Fazit: Die aus den freigewordenen Risikobudgets entstehenden Mittelflüsse in Risikoassets könnten mittelfristig die positiven Trends an den Finanzmärkten unterstützen. Gleichzeitig mahnt diese Entwicklung zur Vorsicht, weil die aktuelle Ausrichtung – auch bei Multi-Asset-Strategien – im Grunde nur eine einzige Wette auf die Erholung der Konjunktur ist. Schon kleine Rückschläge beim Impffortschritt könnten die Stimmung arg belasten und entsprechend ausgerichteten Fonds herbe Verluste bescheren. Deshalb sollte eine breit aufgestellte Strategie neben der Diversifizierung über verschiedene Assetklassen auch eine Diversifizierung über verschiedene Modelle anstreben. Die meisten Trendfolgemodelle haben zwar in den vergangenen Monaten einen wesentlichen Beitrag zur positiven Performance beigetragen, aber eine diversifizierte Strategie muss die Signalgenerierung breit abstützen. Einen wesentlichen Beitrag können hierbei nicht-marktpreisbasierte Modelle liefern.

Darüber hinaus sollten die Portfoliokonstruktion und das Risikomodell hinterfragt werden: In einem normalen Marktumfeld (Long Aktien und Long Anleihen) ist das Ignorieren von Korrelationen eine konservative Haltung, da dadurch die positiven/risikoreduzierenden Diversifikationseffekte der negativen Korrelationen zwischen diesen beiden Assetklassen unberücksichtigt bleiben.
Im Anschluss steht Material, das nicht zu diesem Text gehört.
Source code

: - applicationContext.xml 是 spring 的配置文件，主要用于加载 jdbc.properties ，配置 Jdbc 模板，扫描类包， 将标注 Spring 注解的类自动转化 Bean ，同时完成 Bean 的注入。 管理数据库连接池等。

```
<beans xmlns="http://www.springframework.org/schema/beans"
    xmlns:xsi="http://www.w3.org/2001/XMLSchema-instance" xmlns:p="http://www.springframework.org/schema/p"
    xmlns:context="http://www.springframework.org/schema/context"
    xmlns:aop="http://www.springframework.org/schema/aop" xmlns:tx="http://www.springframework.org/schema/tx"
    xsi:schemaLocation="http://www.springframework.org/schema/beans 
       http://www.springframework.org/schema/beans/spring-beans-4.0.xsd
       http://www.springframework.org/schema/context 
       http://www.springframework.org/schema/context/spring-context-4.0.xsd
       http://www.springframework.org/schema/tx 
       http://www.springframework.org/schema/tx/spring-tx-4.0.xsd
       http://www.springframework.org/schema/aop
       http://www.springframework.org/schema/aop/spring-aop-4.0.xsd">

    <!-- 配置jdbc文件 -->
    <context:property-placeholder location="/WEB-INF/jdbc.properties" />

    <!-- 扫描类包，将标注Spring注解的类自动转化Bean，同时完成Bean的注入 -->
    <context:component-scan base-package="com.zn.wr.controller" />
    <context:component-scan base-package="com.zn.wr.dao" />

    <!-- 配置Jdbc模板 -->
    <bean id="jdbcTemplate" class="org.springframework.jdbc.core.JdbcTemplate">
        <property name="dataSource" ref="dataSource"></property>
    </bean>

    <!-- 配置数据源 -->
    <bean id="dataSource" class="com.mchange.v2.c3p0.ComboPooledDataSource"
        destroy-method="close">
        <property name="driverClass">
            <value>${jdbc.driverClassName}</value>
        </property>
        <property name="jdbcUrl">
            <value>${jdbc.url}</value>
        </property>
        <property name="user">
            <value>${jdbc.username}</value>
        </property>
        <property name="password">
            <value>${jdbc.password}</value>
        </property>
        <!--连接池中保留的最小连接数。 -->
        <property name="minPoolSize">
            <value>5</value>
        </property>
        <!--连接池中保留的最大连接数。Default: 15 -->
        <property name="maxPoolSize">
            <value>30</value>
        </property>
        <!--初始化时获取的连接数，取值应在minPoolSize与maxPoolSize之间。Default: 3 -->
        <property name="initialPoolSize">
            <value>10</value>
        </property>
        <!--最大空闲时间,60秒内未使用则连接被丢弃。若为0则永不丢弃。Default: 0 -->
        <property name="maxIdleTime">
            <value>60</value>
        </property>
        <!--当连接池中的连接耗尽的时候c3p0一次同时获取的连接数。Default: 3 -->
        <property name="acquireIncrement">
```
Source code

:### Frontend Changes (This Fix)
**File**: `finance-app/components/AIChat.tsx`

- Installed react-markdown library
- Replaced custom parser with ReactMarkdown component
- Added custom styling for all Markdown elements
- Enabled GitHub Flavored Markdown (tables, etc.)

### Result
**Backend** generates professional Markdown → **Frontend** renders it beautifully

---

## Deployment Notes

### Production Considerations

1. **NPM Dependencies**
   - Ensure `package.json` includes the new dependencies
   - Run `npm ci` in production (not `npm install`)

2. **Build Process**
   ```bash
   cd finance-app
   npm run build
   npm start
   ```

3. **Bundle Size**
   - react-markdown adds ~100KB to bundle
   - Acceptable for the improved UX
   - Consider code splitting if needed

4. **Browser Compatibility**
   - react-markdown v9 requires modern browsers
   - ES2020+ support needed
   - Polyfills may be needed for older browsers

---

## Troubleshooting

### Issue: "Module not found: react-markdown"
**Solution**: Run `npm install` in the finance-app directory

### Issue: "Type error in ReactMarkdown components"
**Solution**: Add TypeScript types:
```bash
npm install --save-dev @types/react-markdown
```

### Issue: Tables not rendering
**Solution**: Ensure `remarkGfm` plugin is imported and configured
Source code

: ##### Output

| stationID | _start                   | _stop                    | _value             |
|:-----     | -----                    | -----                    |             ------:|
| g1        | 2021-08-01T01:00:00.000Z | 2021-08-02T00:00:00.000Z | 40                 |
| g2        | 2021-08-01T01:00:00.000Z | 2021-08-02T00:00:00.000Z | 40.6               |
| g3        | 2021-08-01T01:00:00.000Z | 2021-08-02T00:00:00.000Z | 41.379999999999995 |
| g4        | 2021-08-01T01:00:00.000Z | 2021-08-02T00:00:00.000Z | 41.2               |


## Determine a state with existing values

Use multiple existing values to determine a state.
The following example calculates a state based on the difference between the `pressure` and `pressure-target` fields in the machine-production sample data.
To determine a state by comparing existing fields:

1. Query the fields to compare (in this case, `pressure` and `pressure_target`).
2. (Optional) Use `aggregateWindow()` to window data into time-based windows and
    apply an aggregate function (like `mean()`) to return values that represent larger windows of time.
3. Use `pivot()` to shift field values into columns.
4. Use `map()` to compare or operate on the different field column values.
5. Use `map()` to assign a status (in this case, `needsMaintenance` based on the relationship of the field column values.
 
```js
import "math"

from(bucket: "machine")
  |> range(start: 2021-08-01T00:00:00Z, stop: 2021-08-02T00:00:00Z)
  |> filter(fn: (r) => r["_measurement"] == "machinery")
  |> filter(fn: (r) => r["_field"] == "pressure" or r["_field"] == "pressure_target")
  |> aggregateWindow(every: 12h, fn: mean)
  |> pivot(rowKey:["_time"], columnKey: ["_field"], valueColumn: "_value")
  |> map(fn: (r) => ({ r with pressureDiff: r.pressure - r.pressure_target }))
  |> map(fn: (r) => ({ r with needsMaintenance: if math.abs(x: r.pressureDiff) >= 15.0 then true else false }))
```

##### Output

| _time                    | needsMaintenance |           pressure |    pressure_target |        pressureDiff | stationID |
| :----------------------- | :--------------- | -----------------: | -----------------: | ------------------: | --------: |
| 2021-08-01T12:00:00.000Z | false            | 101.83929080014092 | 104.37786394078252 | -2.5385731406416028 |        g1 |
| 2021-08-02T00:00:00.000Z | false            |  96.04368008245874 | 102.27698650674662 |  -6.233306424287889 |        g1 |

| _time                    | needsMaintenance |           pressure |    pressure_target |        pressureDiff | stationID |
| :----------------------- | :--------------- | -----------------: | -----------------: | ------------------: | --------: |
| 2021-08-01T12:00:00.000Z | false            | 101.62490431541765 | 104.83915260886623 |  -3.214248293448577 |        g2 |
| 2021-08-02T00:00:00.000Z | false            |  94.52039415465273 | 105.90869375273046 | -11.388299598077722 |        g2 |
In der aktuellen Situation, die von einer Risk-on-Allokation geprägt ist, führt das Ignorieren der hohen Korrelationen indes zu einer Unterschätzung der Risiken. Sollte darüber hinaus die Konjunkturerholung ins Stocken geraten, dürfte die Stimmung an den Finanzmärkten schnell kippen. In einem solchen Szenario würden die ohnehin schon hohen Korrelationen gegen 1 tendieren. Aus diesem Grund sollten zu jedem Zeit-punkt sowohl die Einzelrisiken als auch das Gesamtrisiko stets kontrolliert werden.»